When Russian President Vladimir Putin visited New Delhi in December 2014, Ruias-owned Essar Oil inked a multi-billion dollar deal to import crude oil, but no major upstream deal between the national oil companies of the two countries was witnessed. It is yet to be seen whether Prime Minister Narendra Modi can help the country secure stronger energy ties overseas.

The latest issue is whether OVL would be allowed to monetise the Farzad B gas field in Iran. Iran, which wants sanctions levied by Western powers to be suspended and eventually terminated, would like to auction the field rather than give it to OVL which discovered it in 2012. Iran is clear that “earlier discussions were a closed file”. This is despite the fact that the Farzad B field is estimated to have 21.68 trillion cubic feet  of gas reserves, discovered by OVL in 2012.

“At a time, when oil prices are low and many oil producers are struggling, oil assets can be acquired at reasonable prices and companies such as OVL with low debt are better placed to hunt for oil assets all over the world,” Ul-Haq said.

S P Garg, director (finance) of OVL, says the explorer wants to take advantage of lower crude prices and make acquisitions. However, not many companies are willing to divest equity in a scenario when commodity prices have been hammered by more than 60% last year and are yet to recover.

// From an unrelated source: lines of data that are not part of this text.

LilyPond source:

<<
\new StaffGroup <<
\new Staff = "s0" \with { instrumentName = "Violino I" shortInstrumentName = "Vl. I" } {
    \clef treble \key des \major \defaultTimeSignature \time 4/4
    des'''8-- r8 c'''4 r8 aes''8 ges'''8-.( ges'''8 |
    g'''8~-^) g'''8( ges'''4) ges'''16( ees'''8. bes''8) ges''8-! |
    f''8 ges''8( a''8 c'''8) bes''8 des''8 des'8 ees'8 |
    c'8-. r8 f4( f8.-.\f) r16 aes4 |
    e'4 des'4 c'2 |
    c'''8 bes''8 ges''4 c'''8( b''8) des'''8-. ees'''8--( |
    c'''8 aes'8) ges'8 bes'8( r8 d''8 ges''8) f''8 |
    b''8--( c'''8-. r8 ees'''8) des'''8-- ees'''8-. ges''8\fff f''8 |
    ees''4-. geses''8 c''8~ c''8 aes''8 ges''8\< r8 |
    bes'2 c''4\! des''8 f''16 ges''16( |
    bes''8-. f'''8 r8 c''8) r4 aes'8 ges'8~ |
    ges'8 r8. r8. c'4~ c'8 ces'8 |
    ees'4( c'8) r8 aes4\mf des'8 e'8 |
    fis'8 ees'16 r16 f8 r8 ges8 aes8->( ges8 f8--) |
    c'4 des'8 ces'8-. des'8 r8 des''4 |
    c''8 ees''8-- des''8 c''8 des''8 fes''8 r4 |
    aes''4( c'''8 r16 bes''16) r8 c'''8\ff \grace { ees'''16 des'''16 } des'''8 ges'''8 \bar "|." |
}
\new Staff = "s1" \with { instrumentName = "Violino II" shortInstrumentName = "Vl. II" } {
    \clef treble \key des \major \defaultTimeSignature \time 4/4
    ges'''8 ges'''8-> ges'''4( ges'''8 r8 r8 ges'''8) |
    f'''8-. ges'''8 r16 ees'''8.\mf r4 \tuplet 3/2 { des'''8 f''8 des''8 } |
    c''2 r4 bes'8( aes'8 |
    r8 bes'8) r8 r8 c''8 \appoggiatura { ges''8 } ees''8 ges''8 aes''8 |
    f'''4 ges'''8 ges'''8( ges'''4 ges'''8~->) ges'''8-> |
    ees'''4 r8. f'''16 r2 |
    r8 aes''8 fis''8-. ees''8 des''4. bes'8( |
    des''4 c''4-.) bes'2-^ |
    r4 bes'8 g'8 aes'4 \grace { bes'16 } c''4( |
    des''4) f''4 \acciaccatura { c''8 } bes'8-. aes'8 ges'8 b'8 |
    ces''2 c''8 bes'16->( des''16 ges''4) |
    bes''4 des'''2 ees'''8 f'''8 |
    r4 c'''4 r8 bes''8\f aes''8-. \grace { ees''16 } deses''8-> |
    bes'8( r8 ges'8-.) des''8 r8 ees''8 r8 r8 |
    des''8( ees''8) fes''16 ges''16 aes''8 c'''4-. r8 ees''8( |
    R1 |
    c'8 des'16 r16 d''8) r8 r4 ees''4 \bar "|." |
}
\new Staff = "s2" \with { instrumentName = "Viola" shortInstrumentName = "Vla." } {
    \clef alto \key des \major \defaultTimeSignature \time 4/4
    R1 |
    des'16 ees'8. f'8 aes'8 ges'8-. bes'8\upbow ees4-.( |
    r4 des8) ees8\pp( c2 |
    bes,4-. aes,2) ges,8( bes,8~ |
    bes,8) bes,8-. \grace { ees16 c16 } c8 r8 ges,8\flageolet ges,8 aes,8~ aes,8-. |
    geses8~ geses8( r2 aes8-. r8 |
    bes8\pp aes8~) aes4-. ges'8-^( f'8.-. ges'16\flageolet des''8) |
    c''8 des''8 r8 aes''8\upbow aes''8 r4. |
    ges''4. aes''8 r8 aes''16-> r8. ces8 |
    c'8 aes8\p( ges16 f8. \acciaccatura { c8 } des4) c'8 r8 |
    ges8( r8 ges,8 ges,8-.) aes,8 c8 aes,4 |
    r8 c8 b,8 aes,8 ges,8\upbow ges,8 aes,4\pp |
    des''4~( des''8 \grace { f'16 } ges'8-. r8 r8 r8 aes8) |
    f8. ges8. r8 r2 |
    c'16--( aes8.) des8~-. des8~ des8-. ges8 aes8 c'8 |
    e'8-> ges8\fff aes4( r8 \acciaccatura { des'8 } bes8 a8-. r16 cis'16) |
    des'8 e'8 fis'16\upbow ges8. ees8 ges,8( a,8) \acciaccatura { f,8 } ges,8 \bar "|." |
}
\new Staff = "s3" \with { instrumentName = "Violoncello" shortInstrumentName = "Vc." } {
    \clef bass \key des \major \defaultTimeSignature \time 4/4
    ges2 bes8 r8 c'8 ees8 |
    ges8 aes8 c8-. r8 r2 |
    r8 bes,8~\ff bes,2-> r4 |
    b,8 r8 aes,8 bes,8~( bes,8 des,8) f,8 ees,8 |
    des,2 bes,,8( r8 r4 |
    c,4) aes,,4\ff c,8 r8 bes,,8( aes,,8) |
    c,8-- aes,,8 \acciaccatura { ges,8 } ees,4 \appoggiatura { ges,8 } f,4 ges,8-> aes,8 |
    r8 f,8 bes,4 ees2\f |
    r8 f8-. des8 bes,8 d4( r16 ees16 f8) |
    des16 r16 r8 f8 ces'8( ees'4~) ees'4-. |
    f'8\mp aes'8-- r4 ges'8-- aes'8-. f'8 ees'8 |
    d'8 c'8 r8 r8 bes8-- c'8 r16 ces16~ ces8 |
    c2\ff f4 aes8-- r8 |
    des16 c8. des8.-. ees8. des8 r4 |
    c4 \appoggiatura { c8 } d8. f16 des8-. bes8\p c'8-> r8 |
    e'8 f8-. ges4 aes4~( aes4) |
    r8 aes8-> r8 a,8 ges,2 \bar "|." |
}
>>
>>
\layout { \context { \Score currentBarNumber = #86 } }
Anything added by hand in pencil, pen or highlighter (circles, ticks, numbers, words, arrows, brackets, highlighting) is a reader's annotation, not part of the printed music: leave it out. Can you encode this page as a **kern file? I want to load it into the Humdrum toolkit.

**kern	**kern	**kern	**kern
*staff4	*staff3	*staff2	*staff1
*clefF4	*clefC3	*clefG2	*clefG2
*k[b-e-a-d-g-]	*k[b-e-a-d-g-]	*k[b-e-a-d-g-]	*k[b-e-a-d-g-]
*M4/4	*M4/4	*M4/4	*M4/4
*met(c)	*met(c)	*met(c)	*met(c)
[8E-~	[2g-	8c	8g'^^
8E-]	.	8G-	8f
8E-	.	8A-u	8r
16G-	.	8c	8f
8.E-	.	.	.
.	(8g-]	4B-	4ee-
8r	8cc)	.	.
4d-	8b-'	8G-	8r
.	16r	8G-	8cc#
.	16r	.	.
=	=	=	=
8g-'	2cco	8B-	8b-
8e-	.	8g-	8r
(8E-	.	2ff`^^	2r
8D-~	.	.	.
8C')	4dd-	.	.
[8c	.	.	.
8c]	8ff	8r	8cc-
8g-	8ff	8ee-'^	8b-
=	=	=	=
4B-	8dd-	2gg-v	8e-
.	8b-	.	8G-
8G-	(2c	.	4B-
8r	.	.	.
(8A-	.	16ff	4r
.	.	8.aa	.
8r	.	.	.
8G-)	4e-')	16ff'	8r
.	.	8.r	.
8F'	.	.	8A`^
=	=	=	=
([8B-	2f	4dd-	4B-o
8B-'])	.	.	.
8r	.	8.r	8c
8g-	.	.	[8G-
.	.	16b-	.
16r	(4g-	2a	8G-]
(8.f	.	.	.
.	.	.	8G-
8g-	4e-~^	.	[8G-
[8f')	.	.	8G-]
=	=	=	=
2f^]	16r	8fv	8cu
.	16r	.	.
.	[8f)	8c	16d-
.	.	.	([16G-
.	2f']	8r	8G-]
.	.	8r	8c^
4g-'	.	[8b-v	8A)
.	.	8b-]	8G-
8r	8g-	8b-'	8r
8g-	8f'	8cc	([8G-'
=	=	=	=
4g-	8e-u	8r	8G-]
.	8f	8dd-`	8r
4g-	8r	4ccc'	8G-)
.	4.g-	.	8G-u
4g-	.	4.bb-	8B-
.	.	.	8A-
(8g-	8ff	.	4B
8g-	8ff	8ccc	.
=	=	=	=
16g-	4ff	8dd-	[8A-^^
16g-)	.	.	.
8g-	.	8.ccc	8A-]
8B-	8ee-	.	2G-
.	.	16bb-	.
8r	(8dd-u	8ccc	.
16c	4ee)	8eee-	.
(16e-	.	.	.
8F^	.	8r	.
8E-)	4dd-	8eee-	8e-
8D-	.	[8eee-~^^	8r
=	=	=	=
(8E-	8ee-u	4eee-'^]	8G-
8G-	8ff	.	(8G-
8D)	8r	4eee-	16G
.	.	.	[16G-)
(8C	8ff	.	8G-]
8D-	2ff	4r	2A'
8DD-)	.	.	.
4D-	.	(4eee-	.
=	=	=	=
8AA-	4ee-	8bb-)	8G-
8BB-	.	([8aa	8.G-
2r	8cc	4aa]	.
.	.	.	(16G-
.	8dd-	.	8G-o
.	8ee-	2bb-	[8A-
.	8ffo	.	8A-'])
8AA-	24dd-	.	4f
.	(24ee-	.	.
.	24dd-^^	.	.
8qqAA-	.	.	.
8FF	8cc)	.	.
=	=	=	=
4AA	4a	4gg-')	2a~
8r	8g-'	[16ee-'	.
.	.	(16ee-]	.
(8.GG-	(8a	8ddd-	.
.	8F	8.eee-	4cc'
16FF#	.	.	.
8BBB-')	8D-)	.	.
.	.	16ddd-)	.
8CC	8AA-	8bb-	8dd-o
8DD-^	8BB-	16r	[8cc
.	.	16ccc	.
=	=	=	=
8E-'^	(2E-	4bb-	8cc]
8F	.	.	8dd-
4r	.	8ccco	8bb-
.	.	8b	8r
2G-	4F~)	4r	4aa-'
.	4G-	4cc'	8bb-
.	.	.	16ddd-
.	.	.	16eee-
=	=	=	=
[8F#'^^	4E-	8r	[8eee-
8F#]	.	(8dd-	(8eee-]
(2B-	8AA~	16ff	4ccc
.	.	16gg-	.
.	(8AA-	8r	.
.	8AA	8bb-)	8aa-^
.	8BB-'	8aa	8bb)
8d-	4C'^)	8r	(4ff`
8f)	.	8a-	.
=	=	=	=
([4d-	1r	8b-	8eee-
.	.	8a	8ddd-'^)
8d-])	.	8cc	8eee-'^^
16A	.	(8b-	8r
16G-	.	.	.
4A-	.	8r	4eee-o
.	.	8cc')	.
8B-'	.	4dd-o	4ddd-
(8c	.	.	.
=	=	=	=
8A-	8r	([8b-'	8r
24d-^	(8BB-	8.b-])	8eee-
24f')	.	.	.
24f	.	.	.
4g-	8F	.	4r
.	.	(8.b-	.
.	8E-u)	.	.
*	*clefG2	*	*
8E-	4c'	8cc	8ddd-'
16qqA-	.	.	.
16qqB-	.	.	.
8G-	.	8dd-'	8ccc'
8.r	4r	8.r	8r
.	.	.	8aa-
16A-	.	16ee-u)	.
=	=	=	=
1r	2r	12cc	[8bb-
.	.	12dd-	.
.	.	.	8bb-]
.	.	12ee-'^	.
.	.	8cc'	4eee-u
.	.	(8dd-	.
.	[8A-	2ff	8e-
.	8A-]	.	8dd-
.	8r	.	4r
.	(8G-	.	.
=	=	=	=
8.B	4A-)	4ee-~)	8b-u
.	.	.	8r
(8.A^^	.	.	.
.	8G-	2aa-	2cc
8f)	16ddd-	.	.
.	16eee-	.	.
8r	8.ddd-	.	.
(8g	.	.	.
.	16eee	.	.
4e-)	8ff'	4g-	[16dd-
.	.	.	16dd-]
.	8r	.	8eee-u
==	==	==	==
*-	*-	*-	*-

OVL’s output is also lower because its assets are trapped in war-torn countries. OVL had registered the highest ever production of 9.45 mtoe in 2010-11. However, the explorer’s assets in South Sudan, that are used to produce about 45,000 barrels per day, are not running at full throttle while its fields in Syria where output could have hit nearly 70,000-80,000 barrels per day are completely shut because of the geopolitical turmoil.

Garg says OVL is trying to revive production from Imperial Energy. Currently, it is undertaking fracking to determine the hydrocarbon presence in tight rock formations and the results will be known in the next two-three months. Of OVL assets, 13 are producing; four are under development, 14 are in the exploration phase and two are pipeline projects. The explorer has an ambitious target to double its output to 20 mtoe by 2017-18. Chairman Sarraf feels an exploration company like OVL should have a ‘balanced porfolio’, which it does and therefore its outlook is bright. OVL has talked about re-structuring its assets by selling stakes in some and acquiring more producing ones. But there has been little action on the ground.